• _Exercise aim_
Rewrite the stretch of data from the line containing "scientific name: Columba oenas" through the end of the data, with every "common name" replaced by "vernacular name" and nothing else changed.

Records
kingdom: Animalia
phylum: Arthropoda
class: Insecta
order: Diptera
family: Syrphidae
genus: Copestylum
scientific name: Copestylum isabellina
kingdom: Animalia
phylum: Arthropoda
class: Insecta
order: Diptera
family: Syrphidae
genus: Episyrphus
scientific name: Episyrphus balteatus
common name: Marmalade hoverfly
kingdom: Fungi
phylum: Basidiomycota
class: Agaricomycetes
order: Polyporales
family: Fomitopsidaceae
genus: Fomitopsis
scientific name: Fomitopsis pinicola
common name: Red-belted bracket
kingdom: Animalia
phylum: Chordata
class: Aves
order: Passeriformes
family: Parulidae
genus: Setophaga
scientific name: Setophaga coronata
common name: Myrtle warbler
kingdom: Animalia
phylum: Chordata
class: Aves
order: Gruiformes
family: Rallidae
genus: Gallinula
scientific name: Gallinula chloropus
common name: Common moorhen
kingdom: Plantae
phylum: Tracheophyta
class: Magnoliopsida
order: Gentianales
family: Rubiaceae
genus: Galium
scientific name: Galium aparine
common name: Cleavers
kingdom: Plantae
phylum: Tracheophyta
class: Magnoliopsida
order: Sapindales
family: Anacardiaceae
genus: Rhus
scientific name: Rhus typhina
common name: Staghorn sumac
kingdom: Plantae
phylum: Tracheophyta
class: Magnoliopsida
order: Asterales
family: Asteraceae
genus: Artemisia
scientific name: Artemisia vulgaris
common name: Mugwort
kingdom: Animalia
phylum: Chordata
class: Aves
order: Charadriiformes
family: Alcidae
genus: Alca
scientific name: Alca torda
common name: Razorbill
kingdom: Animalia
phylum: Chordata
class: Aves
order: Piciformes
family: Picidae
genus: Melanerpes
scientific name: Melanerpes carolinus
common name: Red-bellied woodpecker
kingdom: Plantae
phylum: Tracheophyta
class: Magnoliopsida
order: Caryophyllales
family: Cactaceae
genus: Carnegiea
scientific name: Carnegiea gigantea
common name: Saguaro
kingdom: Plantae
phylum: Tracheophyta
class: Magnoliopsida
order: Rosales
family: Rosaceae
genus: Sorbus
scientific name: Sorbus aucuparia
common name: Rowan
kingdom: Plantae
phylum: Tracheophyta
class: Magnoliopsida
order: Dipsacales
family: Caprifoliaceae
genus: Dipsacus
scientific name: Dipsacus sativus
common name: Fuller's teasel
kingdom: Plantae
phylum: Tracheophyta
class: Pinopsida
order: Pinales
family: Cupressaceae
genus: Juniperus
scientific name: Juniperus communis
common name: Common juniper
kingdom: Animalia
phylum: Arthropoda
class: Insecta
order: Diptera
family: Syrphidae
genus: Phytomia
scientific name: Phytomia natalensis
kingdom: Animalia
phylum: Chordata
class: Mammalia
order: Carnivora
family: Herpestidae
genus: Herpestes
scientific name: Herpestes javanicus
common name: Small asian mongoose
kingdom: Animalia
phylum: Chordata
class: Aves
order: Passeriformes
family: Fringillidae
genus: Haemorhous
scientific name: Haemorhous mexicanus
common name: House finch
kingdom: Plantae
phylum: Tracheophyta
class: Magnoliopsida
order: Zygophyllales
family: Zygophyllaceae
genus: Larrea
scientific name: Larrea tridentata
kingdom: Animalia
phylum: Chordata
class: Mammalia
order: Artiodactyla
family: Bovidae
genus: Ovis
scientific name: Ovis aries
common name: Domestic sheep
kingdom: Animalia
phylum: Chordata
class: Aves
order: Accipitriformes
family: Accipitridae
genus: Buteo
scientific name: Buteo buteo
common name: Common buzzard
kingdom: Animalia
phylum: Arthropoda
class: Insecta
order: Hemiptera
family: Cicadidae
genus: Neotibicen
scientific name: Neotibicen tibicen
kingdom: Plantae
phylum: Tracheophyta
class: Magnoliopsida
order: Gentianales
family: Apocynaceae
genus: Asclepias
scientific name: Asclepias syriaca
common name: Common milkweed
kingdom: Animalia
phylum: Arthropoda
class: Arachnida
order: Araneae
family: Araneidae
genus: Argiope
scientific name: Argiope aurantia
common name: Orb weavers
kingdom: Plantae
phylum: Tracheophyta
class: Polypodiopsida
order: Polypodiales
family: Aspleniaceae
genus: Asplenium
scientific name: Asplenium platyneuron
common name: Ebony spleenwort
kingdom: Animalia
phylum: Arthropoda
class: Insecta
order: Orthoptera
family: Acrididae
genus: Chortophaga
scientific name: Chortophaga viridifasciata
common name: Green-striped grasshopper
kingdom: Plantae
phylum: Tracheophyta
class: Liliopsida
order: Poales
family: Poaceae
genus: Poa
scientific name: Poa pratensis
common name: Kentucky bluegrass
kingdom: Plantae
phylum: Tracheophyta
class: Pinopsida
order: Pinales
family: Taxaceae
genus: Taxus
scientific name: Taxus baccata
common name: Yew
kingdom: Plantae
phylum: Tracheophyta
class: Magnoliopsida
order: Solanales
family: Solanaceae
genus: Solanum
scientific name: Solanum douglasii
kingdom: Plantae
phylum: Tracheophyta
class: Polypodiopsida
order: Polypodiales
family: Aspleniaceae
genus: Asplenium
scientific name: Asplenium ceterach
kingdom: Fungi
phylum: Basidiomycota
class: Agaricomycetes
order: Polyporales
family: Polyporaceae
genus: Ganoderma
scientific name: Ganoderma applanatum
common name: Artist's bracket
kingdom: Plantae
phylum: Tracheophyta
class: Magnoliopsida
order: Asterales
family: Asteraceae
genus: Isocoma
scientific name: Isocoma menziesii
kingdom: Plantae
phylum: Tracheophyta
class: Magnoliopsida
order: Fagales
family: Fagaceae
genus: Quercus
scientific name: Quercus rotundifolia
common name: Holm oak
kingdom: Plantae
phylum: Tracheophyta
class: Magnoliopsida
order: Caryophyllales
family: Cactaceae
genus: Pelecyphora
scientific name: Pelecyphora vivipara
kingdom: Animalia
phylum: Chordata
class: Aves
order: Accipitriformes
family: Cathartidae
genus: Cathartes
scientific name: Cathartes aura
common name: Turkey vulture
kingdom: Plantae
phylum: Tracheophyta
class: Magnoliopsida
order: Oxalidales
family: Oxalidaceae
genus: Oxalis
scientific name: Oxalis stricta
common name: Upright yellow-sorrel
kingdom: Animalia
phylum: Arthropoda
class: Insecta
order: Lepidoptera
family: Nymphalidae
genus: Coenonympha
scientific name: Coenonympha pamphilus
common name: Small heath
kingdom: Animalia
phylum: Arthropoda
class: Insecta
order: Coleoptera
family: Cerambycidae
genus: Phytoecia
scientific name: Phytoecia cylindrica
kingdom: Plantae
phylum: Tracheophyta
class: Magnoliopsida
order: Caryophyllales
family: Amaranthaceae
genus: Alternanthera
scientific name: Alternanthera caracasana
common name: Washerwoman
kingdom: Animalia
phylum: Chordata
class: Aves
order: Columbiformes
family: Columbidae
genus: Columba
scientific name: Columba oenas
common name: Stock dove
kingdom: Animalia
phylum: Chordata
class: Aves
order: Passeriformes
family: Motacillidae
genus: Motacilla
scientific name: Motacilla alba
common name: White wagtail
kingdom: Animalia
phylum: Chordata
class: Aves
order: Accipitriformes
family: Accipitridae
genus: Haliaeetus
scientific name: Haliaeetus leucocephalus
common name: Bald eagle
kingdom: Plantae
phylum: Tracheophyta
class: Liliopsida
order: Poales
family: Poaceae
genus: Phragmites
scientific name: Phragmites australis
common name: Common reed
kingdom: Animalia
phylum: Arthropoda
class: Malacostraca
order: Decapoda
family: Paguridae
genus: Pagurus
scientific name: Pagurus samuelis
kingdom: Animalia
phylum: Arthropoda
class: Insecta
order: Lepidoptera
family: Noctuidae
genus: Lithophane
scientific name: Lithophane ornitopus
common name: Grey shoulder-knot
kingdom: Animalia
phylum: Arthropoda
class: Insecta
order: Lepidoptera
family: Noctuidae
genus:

• _Answer_
scientific name: Columba oenas
vernacular name: Stock dove
kingdom: Animalia
phylum: Chordata
class: Aves
order: Passeriformes
family: Motacillidae
genus: Motacilla
scientific name: Motacilla alba
vernacular name: White wagtail
kingdom: Animalia
phylum: Chordata
class: Aves
order: Accipitriformes
family: Accipitridae
genus: Haliaeetus
scientific name: Haliaeetus leucocephalus
vernacular name: Bald eagle
kingdom: Plantae
phylum: Tracheophyta
class: Liliopsida
order: Poales
family: Poaceae
genus: Phragmites
scientific name: Phragmites australis
vernacular name: Common reed
kingdom: Animalia
phylum: Arthropoda
class: Malacostraca
order: Decapoda
family: Paguridae
genus: Pagurus
scientific name: Pagurus samuelis
kingdom: Animalia
phylum: Arthropoda
class: Insecta
order: Lepidoptera
family: Noctuidae
genus: Lithophane
scientific name: Lithophane ornitopus
vernacular name: Grey shoulder-knot
kingdom: Animalia
phylum: Arthropoda
class: Insecta
order: Lepidoptera
family: Noctuidae
genus:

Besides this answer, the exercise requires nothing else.